* _WHAT IS BEING ASKED_:
If a record holds a picture, leave the picture out and repeat everything else exactly.

* _DATA IN THIS EXERCISE_:
*** Block opens ***

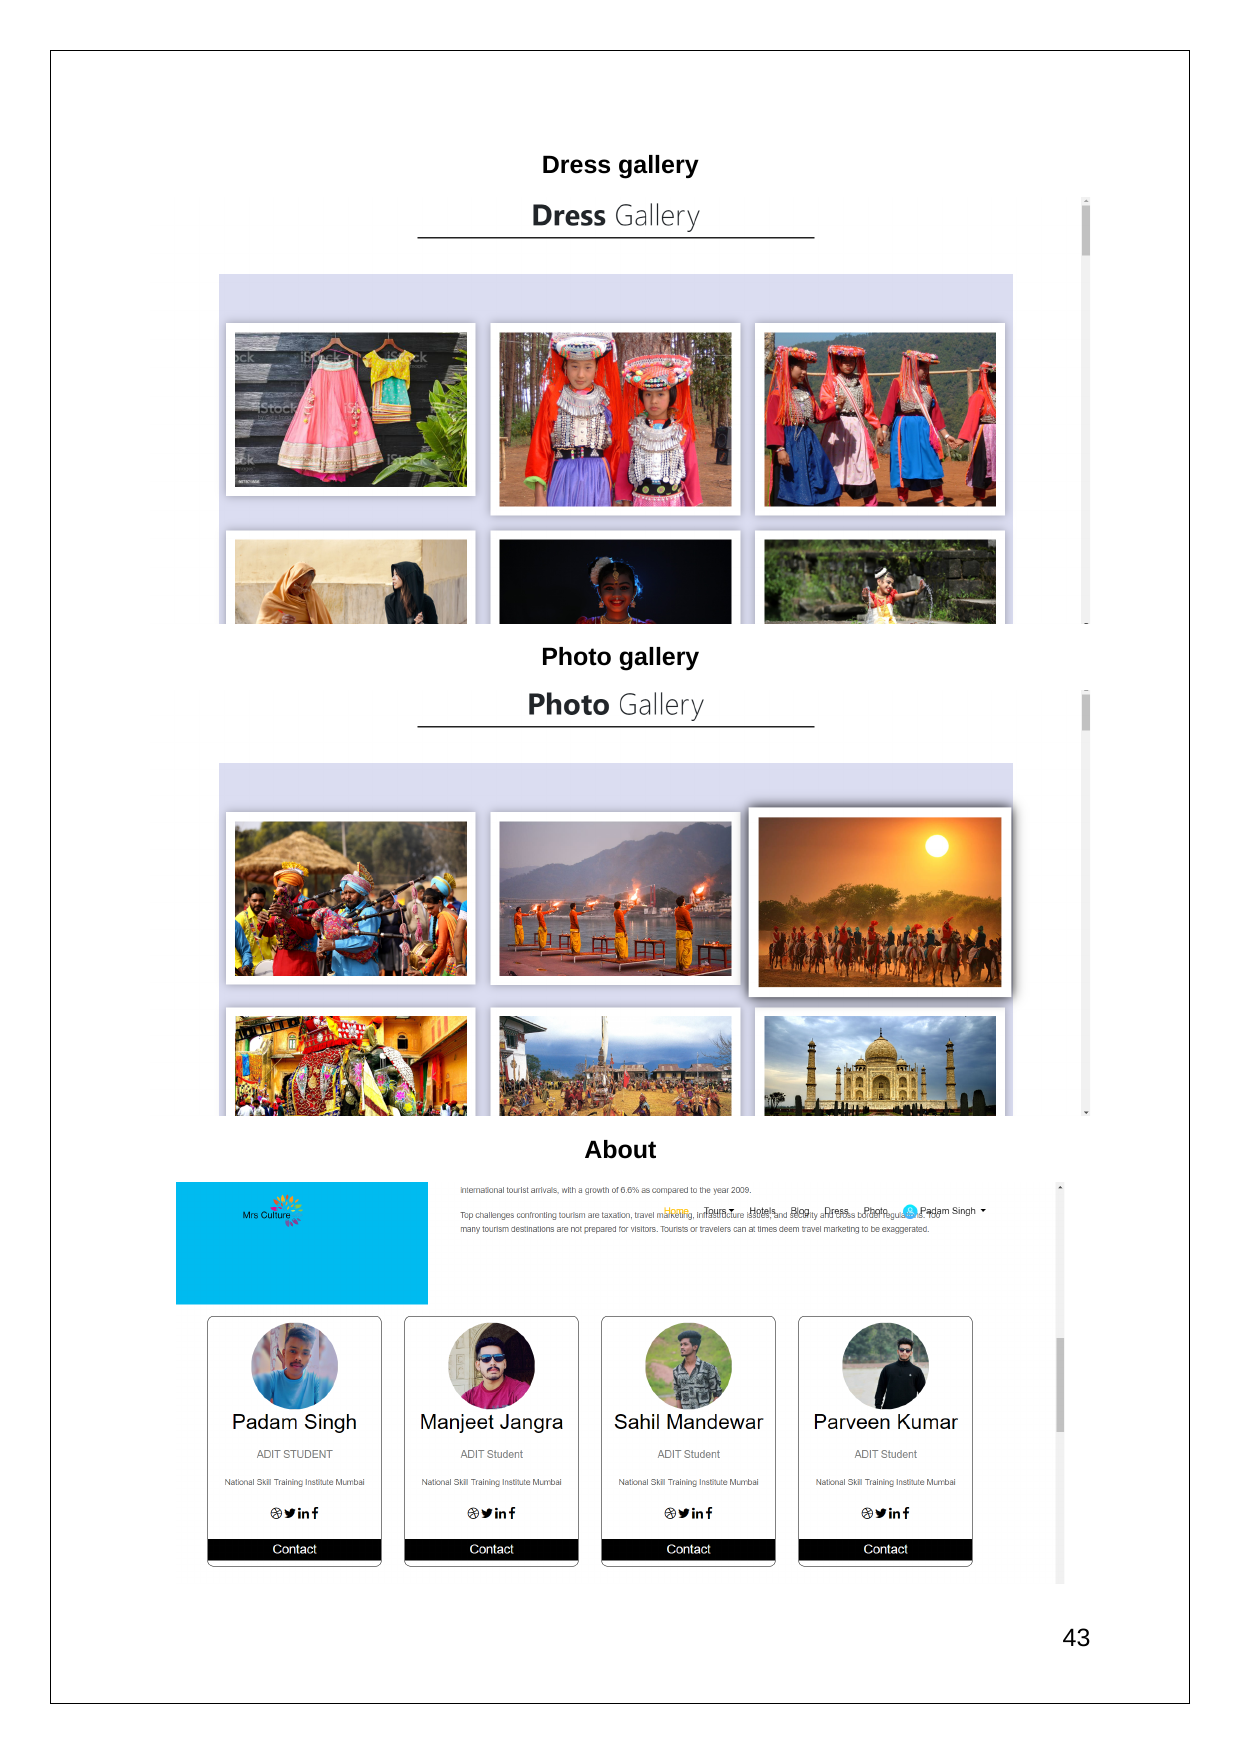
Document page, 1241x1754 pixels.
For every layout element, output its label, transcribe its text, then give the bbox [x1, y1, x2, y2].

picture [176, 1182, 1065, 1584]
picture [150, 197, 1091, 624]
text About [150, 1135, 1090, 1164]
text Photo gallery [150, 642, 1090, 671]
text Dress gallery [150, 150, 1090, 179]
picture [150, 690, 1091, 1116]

*** Block closes ***

* _RESPONSE TO THE TASK_:
Document page, 1241x1754 pixels.
For every layout element, output its label, transcribe its text, then give the bbox [x1, y1, x2, y2].

picture [176, 1182, 1065, 1584]
picture [150, 197, 1091, 624]
text About [150, 1135, 1090, 1164]
text Photo gallery [150, 642, 1090, 671]
text Dress gallery [150, 150, 1090, 179]
picture [150, 690, 1091, 1116]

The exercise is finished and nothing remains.